Se la risposta non arriva la cavia continuerà a pigiare sulla leva fino a quando non lo farà più e si avrà l’estinzione degli effetti dello stimolo. Smetterà di premere solo se non c’è una risposta per molto tempo. In questo caso la risposta verrà ad estinguersi. Ma se, proprio quando la risposta stesse per estinguersi la ricompensa dovesse ripresentarsi, allora la risposta riprenderebbe in tutta la sua forza. Riferito alla sex addiction significa che allorquando un rebooting dovesse fallire proprio prima di raggiungere l’effetto ottimale, la ricompensa – cioè, lasciarsi andare a soddisfare l’appetito erotico con una masturbazione – sarebbe tale da riattivare il sistema della dopamina con un numero di recettori maggiore dell’ultima volta anche se nel frattempo saranno passati 6 mesi.
L’esperienza di stimolo-risposta con gli animali ci dice che se, nel caso ad esempio del piccione, noi volessimo ottenere un numero elevato di risposte basterebbe che noi rinforzassimo in modo discontinuo – una volta ogni 100 – il comportamento dell’animale per ottenere risposte straordinarie. Il corrispondente umano del comportamento desiderato nel piccione sarebbe la masturbazione mentre gli stimoli corrisponderebbero alle volte in cui si presentano immagini porno o pensieri che evocano immagini pornografiche. Non, invece, quelle situazioni materiali che stimolassero l’eccitazione sessuale. Anzi, se si desse libertà solamente a queste la mente verrebbe condizionata a rispondere soltanto a situazioni di erotismo diverso dalla masturbazione.
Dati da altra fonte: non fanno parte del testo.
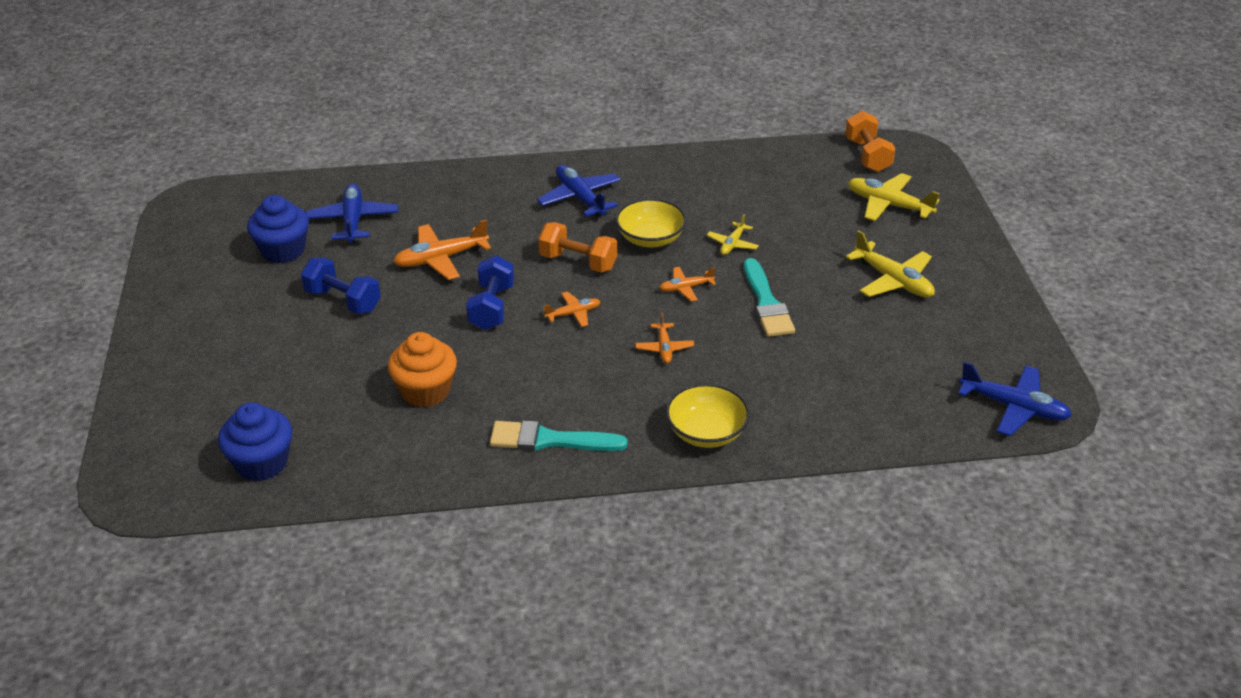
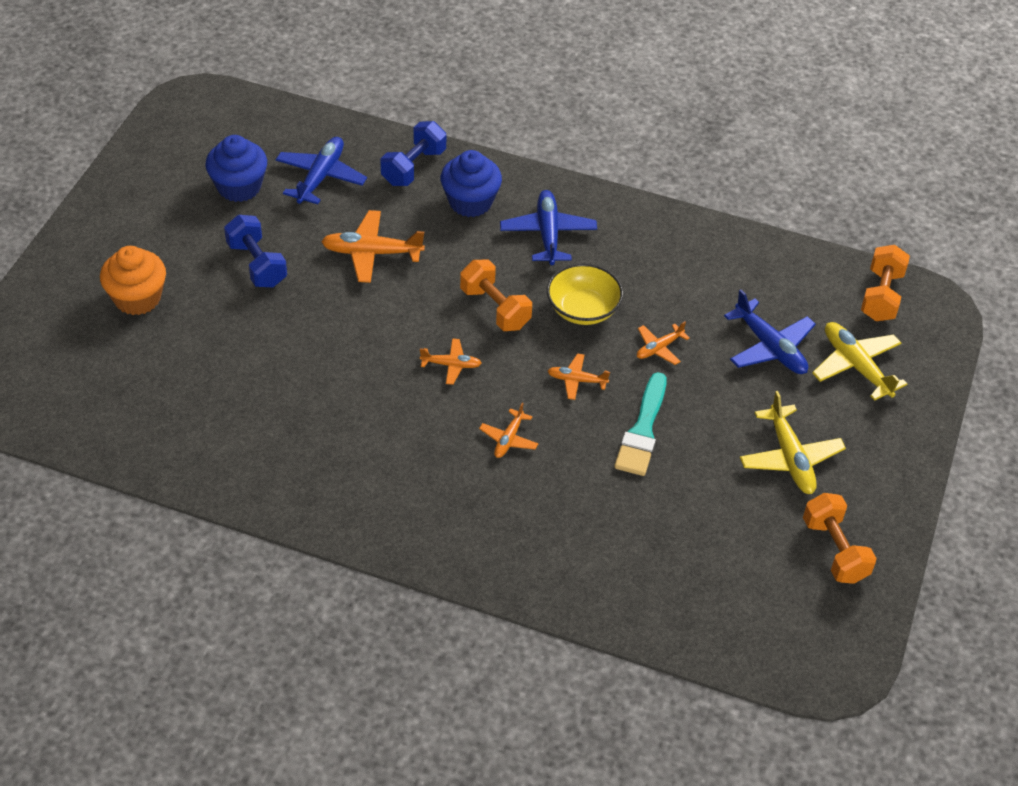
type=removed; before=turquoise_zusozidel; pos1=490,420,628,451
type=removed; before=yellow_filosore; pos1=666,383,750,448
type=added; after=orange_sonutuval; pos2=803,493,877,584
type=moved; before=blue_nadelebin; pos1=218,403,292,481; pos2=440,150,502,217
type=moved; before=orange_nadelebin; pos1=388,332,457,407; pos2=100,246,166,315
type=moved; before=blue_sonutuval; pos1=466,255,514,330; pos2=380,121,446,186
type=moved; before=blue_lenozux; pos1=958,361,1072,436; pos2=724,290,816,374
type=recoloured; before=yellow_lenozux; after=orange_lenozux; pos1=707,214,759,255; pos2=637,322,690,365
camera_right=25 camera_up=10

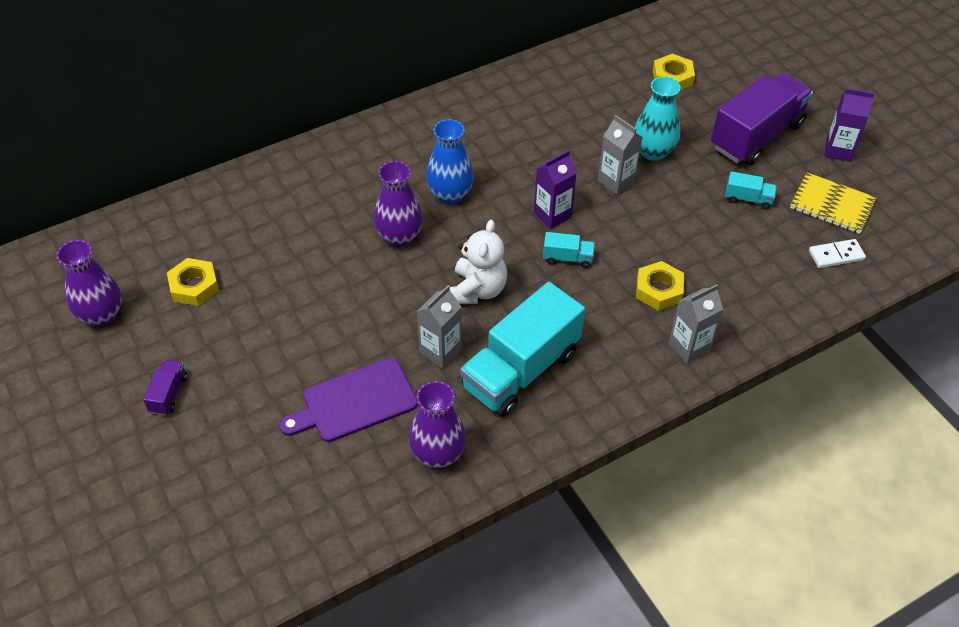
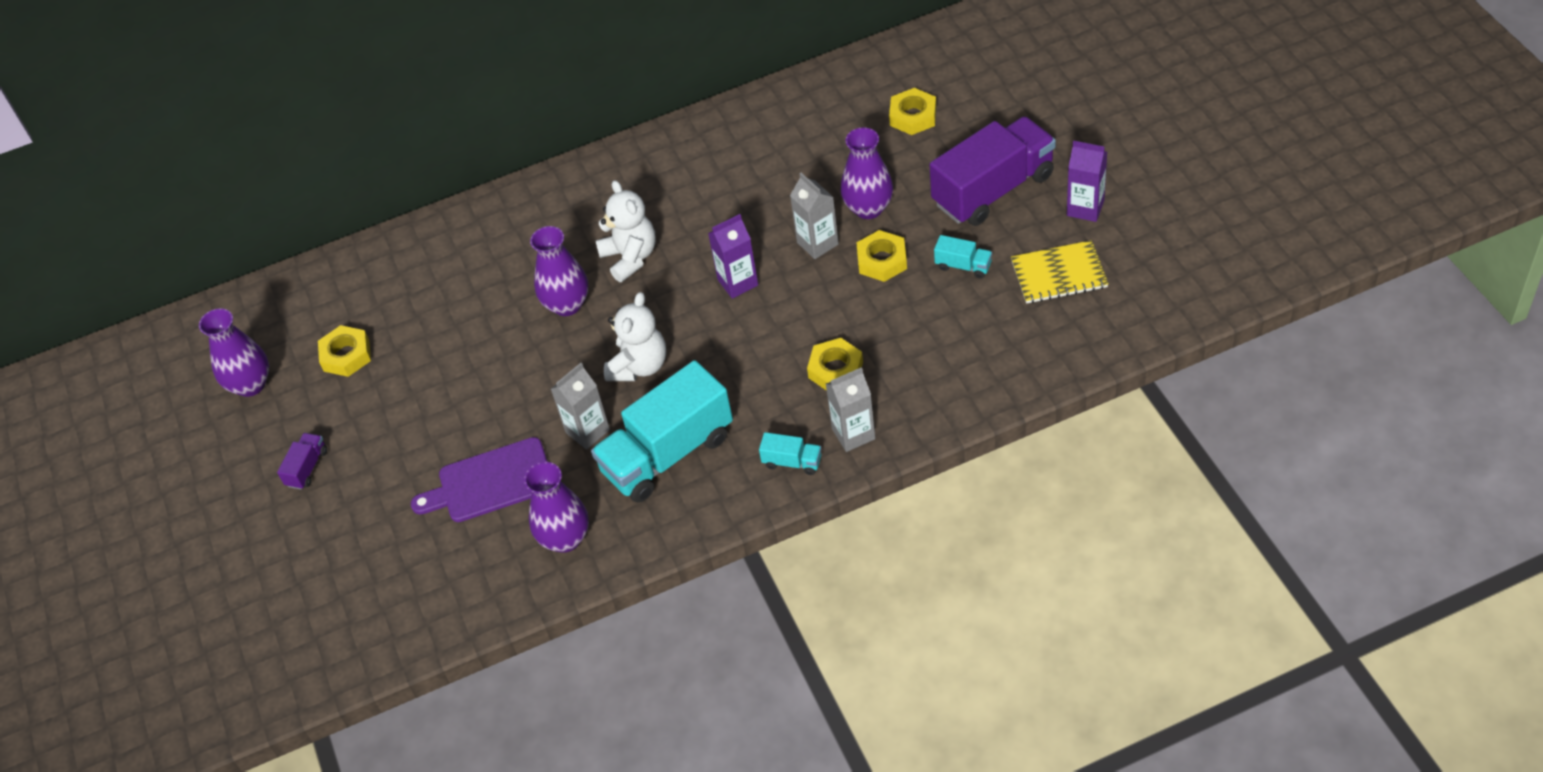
type=removed; before=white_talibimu; pos1=809,239,866,268
type=added; after=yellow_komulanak; pos2=856,230,907,282
type=moved; before=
La qualità dell’appagamento è un discorso a parte. Dove per qualità dell’appagamento si intendesse non solo la qualità dell’erezione ma la soddisfazione amorosa. Certamente la qualità amorosa dovrebbe caratterizzarsi per una miriade di elementi che potremmo anche prendere in considerazione ma che riguardano per lo più la storia della persona sia per i gusti che per taluni aspetti esperienziali.

Quello che abbiamo detto a proposito dei piccioni vale anche per tanti altri animali da laboratorio o da addestramento. Gli addestratore di animali conoscono bene e sfruttano le prerogative dell’ apprendimento per condizionamento per ottenere risultati sorprendenti negli animali. Il condizionamento viene sfruttato nel campo del marketing per “convincere” i cittadini a diventare consumatori irragionevoli. I famosi “consigli per gli acquisti” spesso non sono altro che persuasioni occulte. Le persone sanno bene che quello che viene proposto dalla pubblicità non è veritiero ma la reiterazione rende il prodotto familiare e comprabile.
L’industria del porno, come quella del gioco d’azzardo sanno bene che il loro busines richiede necessariamente un numero imprecisato e ingente di vittime.